文書の抜粋:
☆ ☆ ☆

小久保監督は気丈な振る舞いも…試合中にタクシーで病院へ
あまりにもショッキングな光景だった。11日の巨人とのオープン戦(長崎)。2回の守備で三塁方向へのファウルフライを追った栗原陵矢内野手がフェンスに激突した。古傷の左膝を強打し、苦悶の表情を浮かべた28歳。自力で立ち上がることができず、担架に乗せられてグラウンドを離れた。試合中の午後3時過ぎには、球場に呼ばれたタクシーに無言で乗り込んだ栗原。車中では左膝にアイシングを施しながら、うつむく姿があった。
球団スタッフも落ち着かない様子で球場を出入りする姿が見られるなど、チームにとって想定外すぎるアクシデントだった。試合後に取材対応した小久保裕紀監督は「試合中のケガは防ぎようがないので。今のところは何も聞いていないし、病院に行っただけです。(栗原が)おらんかったらおらんかったで次の選手がやるしかないので」。気丈にふるまったが、“主力中の主力”と言える栗原のアクシデントが気にならないわけがない。
一目散にベンチを飛び出した奈良原浩ヘッドコーチ、そして、左翼から駆け付けた正木智也外野手。グラウンドに倒れ込んだ栗原の姿を間近で見た2人の言葉から、当時の状況を振り返る。
「『時間をちょっと空けてもらっていいですか』みたいな言い方をしていたから、時間を取れば大丈夫かなという感じでしたけど。最初から無理ですというサインはなかったので。すぐに力が入らない感じだったのかなとは思うんですけどね……」
アクシデントの直後に交わした会話を明かしたのは奈良原ヘッドコーチだ。「病院の診断結果が出ないと、なんともコメントはしずらいけど」と前置きした上で、こう続けた。「いこうと思えばいけたのかなとは思うけど。(痛めた)場所が場所だし、今の時期に無理をさせたくないというのはもちろんありますね。シーズン中ならそのまま行かせた可能性もあったけど」。
プレー不可能な重症という見方はしなかったものの、一方で楽観視することもなかった。「意外と翌日にいけるって人もいるし。その時はアドレナリンが出て大丈夫だというけど、ふたを開けたら全然ダメだったっていうケースもあるから。こればかりは今ジャッジはできないかなと思いますね」。そう口にしつつ、「今病院に行っているので、とにかく診断と、本人の感覚。それを合わせて明日の判断になるかとは思いますけどね」と語った。
正木も神妙な表情で当時の様子を口にした。「最初は『息がしにくい』って言っていて。胸のあたりを打ったのかなと思ったんですけど。なかなか立ち上がれなかったので。大丈夫かなと思いながら見ることしかできなかったです」。
すぐさまトレーナーが駆け付けたため、栗原に声をかけることはなかったが、「きつそうだなとは思いました」。自身は3回に適時三塁打を放つなど活躍を見せたが、「とにかく無事であってほしいです」と一切笑みを浮かべることなく、先輩の容態を心配するばかりだった。
昨季は140試合に出場し、三塁でベストナインとゴールデン・グラブ賞に輝くなど欠かせない戦力であると同時に、今春キャンプではS組不在の際に先頭に立ってチームを引っ張るなど、リーダーシップも見せてきた栗原。今は最悪の事態にならないことを願うしかない。

☆ ☆ ☆

Structure-from-Motionデータ:
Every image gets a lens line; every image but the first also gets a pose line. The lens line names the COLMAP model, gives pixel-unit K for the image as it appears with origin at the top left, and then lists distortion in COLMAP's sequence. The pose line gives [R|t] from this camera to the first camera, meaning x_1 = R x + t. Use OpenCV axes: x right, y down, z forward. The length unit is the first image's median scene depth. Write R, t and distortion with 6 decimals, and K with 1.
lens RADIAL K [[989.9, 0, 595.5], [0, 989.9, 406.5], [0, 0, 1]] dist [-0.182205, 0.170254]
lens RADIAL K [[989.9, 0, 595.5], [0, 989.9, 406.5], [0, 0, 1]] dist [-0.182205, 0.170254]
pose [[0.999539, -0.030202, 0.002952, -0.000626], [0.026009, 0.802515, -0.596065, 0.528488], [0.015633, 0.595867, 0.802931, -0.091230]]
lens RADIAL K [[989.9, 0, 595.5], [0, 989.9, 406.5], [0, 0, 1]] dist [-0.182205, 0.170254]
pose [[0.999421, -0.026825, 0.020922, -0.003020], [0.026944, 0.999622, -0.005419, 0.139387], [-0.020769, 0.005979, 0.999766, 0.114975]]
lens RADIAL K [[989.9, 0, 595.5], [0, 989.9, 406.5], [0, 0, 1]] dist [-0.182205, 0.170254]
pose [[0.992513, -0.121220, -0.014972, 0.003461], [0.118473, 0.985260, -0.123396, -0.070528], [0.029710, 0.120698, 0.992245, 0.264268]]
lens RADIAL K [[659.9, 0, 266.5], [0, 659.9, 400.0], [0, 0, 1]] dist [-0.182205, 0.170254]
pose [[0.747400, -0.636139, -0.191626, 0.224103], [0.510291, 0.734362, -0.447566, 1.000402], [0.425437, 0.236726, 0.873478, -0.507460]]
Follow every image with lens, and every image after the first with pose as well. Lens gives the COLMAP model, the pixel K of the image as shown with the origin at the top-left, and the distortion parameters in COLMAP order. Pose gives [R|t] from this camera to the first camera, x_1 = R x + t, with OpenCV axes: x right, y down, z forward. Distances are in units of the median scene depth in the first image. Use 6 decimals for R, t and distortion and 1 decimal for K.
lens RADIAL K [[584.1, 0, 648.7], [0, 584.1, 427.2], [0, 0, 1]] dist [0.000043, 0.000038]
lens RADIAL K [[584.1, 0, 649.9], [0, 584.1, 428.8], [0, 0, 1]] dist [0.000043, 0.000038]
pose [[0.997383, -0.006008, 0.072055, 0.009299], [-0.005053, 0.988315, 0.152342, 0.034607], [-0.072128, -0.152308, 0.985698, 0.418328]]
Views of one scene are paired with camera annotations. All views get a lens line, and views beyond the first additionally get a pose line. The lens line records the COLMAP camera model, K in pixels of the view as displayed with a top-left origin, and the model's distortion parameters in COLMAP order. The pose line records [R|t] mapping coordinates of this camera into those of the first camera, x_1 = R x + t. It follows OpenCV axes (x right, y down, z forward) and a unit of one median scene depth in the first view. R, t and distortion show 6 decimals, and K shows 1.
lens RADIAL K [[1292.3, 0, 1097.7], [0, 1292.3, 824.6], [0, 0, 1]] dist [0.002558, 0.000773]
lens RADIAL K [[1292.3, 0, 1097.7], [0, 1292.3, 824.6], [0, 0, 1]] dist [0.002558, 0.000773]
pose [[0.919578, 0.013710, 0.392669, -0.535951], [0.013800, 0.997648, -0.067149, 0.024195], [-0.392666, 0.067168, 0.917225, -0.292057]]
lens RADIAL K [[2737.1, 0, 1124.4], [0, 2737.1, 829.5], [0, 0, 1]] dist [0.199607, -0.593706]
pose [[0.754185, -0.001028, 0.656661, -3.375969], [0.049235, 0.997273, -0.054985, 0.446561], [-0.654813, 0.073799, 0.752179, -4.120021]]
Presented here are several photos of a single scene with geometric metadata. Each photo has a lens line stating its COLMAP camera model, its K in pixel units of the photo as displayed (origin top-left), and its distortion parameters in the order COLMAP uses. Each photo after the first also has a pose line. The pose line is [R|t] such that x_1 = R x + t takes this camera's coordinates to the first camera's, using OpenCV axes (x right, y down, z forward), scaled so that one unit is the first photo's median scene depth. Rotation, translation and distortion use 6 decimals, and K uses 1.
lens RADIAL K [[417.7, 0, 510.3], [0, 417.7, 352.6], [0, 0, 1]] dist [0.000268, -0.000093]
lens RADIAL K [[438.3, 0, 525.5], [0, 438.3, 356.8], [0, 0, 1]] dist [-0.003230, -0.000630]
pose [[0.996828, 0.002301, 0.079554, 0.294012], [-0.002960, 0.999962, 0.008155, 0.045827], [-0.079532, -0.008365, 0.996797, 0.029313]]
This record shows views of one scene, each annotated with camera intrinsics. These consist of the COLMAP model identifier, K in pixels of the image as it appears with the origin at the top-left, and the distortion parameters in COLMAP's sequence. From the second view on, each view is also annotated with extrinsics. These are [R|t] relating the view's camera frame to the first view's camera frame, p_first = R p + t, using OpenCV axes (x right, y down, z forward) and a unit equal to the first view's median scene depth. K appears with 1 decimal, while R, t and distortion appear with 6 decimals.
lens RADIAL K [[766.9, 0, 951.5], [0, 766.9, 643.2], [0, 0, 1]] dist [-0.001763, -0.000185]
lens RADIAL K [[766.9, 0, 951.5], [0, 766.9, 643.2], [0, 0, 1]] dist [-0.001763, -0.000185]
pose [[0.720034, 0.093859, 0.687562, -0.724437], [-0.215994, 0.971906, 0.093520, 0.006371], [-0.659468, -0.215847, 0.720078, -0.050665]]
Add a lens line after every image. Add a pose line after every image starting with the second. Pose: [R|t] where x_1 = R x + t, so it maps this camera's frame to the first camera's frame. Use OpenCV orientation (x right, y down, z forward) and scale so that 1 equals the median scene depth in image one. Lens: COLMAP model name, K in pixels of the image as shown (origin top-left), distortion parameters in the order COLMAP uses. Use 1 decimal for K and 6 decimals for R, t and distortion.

☆ ☆ ☆

課題 A: 栗原選手の負傷を伝える記事から、「小久保監督は気丈な振る舞いも…試合中にタクシーで病院へ」から「から、当時の状況を振り返る。」までを、両端の語句も含めて一字も変えずに書き写せ。
課題 B: 栗原選手の負傷を伝える記事で、奈良原ヘッドコーチは栗原選手に無理をさせなかった理由をどう説明しているか。1～3文で答えよ。
答えの根拠には記事の本文だけを使う。

解答 A:
小久保監督は気丈な振る舞いも…試合中にタクシーで病院へ
あまりにもショッキングな光景だった。11日の巨人とのオープン戦(長崎)。2回の守備で三塁方向へのファウルフライを追った栗原陵矢内野手がフェンスに激突した。古傷の左膝を強打し、苦悶の表情を浮かべた28歳。自力で立ち上がることができず、担架に乗せられてグラウンドを離れた。試合中の午後3時過ぎには、球場に呼ばれたタクシーに無言で乗り込んだ栗原。車中では左膝にアイシングを施しながら、うつむく姿があった。
球団スタッフも落ち着かない様子で球場を出入りする姿が見られるなど、チームにとって想定外すぎるアクシデントだった。試合後に取材対応した小久保裕紀監督は「試合中のケガは防ぎようがないので。今のところは何も聞いていないし、病院に行っただけです。(栗原が)おらんかったらおらんかったで次の選手がやるしかないので」。気丈にふるまったが、“主力中の主力”と言える栗原のアクシデントが気にならないわけがない。
一目散にベンチを飛び出した奈良原浩ヘッドコーチ、そして、左翼から駆け付けた正木智也外野手。グラウンドに倒れ込んだ栗原の姿を間近で見た2人の言葉から、当時の状況を振り返る。

解答 B: 痛めた場所が場所であり、今の時期に無理をさせたくないからだと説明している。シーズン中ならそのまま行かせた可能性もあったと述べている。